→ Given task
In the astrophotography passage, what maximum exposure time does the 500 Rule give for a crop-sensor camera with a 1.5x crop factor and a 50mm lens?

======== Given passage ========

Astrophotography can be a very rewarding discipline because capturing breathtaking photos of astronomical bodies such as stars, galaxies, and planets is extremely challenging. Yet, learning astrophotography can be difficult, especially if you’re just getting started. The 500 Rule astrophotography formula is one of the best methods for amateur astrophotographers to calculate the length of exposures they can take to photograph a target without a tracking device.
It’s difficult to say exactly who came up with or first suggested the astrophotography 500 Rule. But the rule has been around for a while, and astrophotographers have long acknowledged and used it.
The 500 rule astrophotography formula can help the astrophotographer take crisp, detailed pictures of celestial objects. According to the rule, you should divide 500 by your camera lens’s focal length to obtain the maximum exposure time in seconds in order to prevent star trails, which are streaks that appear in long-exposure photos of stars. As part of the 500 rule astrophotography calculation, we also have to take into account the size of the camera sensor.
For instance, if you were using a full-frame DSLR camera and a 50mm lens, you would divide 500 by 50 to get 10. This implies that star trails won’t appear when your image is exposed for a maximum of ten seconds. You would need to multiply the focal length by the crop factor to get the effective focal length (75mm) and then divide 500 by 75 to get the maximum exposure time (6.7 seconds) if you were using a crop-sensor camera with a 1.5x crop factor and the identical 50mm lens.
The 500 rule is a general guideline, and it’s important to bear in mind that other factors, such as the celestial object’s altitude and the quality of the image, can also affect the maximum exposure duration.
One of the most popular astrophotography objects, the Milky Way, may be captured in exceptional detail using the 500 rule astrophotography formula. You’ll need a wide-angle lens with a large aperture (f/2.8 or wider) to let in as much light as you can to shoot the Milky Way. What’s more, you’ll need to choose a spot free of excessive light pollution, darker skies will enhance your image and make it easier to process the picture later.
Use the 500 Rule to establish the maximum exposure time after assembling your camera and lens. Then, play with various ISO values to achieve the ideal balance between exposure time and image noise. Generally speaking, using a higher ISO will let you utilize a shorter exposure time, but it will also make the image noise more noticeable. a lower ISO will result in a higher-quality image with less noise, but you will need to extend the exposure time. Check out this page to find out more about the camera settings you need to improve your astrophotos.
My Experience With the 500 Rule Astrophotography Formula
During the years since I started astrophotography, I have learned to use the 500 rule astrophotography formula only when I needed to take photos without any tracking, such as when on holiday or if I travel with just a tripod and camera.
It is very possible, I was surprised to find that amazing images can still e taken with relatively short exposures of 10 seconds or so. I was even more surprised, then, when I went to Bali last year and took only my DSLR camera with me. I placed it on a sturdy tripod and attached my Samyang 130mm or Canon widefield 35mm lens and proceeded to test what was possible.

======== Records shown ========

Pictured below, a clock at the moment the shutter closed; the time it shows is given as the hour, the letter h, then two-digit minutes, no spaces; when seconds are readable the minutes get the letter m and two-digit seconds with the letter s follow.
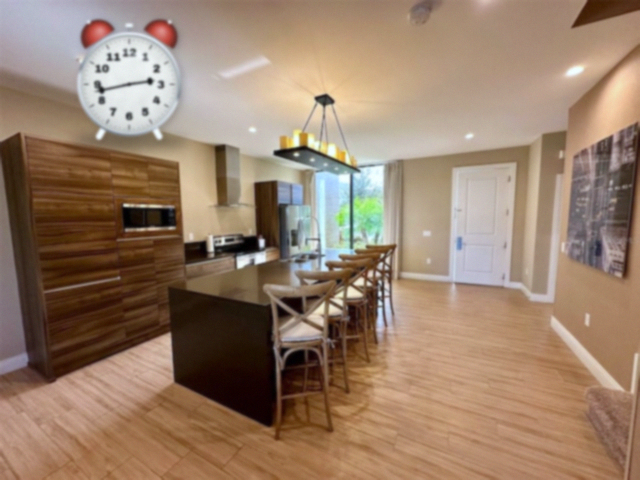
2h43
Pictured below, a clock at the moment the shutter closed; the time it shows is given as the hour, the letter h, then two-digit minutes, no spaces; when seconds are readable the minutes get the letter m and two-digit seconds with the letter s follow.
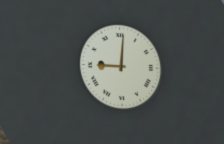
9h01
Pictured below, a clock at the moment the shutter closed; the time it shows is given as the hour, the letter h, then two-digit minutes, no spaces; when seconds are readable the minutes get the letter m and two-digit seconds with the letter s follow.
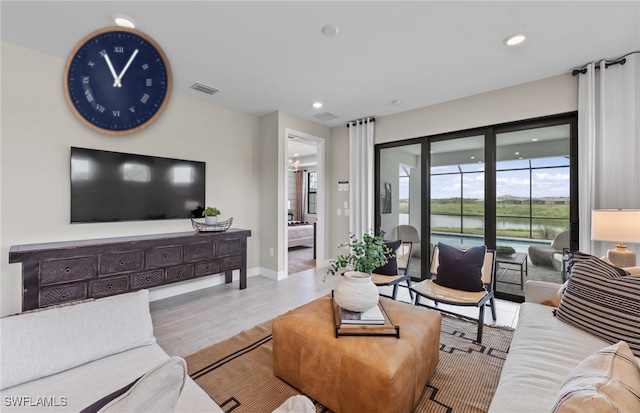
11h05
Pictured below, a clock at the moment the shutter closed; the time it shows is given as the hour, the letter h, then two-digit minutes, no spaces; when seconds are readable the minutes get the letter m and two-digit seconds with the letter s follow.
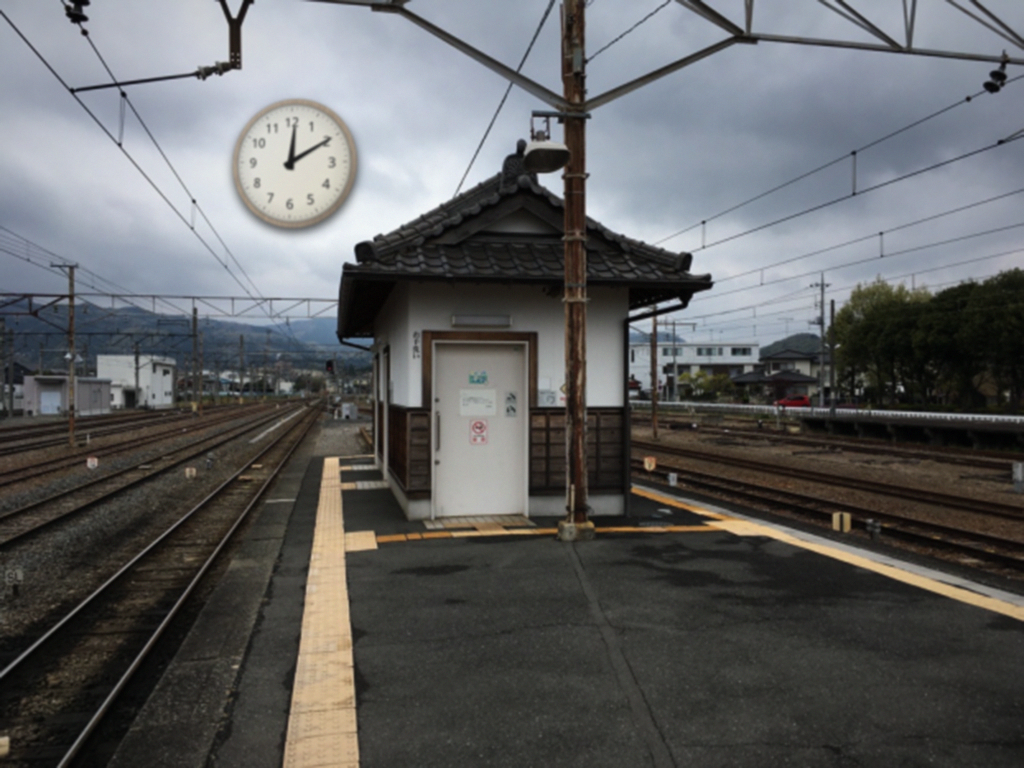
12h10
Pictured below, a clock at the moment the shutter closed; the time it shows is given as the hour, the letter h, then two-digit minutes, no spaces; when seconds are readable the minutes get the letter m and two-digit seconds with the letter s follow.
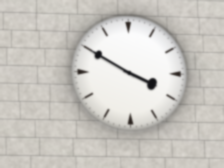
3h50
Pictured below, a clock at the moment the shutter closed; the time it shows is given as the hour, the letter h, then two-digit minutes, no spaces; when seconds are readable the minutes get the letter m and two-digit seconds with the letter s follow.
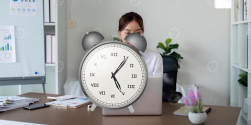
5h06
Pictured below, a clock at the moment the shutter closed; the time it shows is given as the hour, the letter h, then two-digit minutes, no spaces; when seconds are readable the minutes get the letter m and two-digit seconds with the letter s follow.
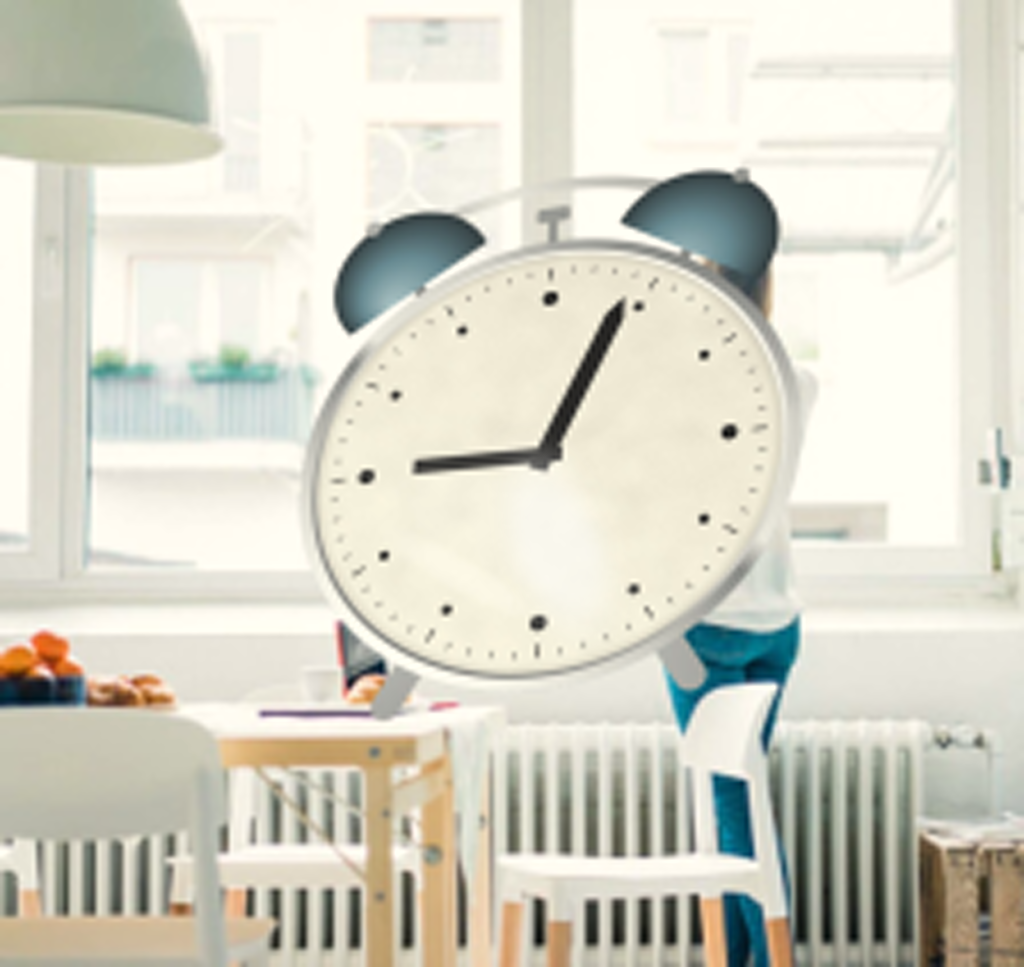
9h04
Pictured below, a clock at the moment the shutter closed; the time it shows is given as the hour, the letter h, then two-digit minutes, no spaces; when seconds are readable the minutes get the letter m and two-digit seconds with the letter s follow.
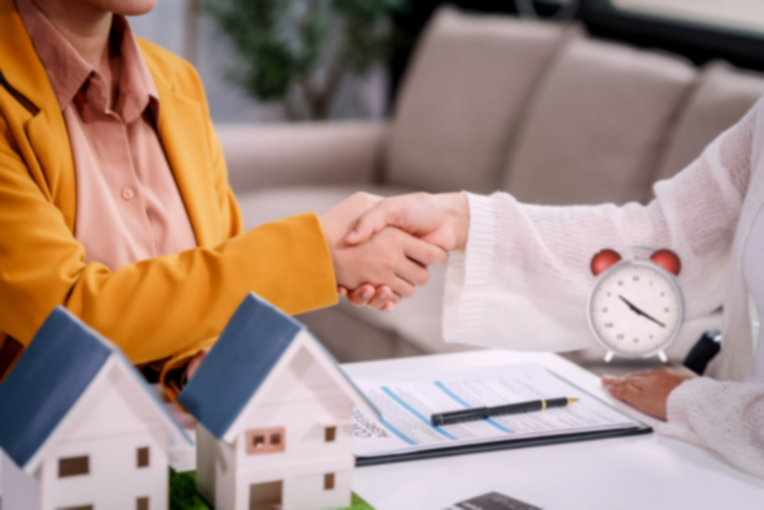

========

→ Reply
6.7 seconds.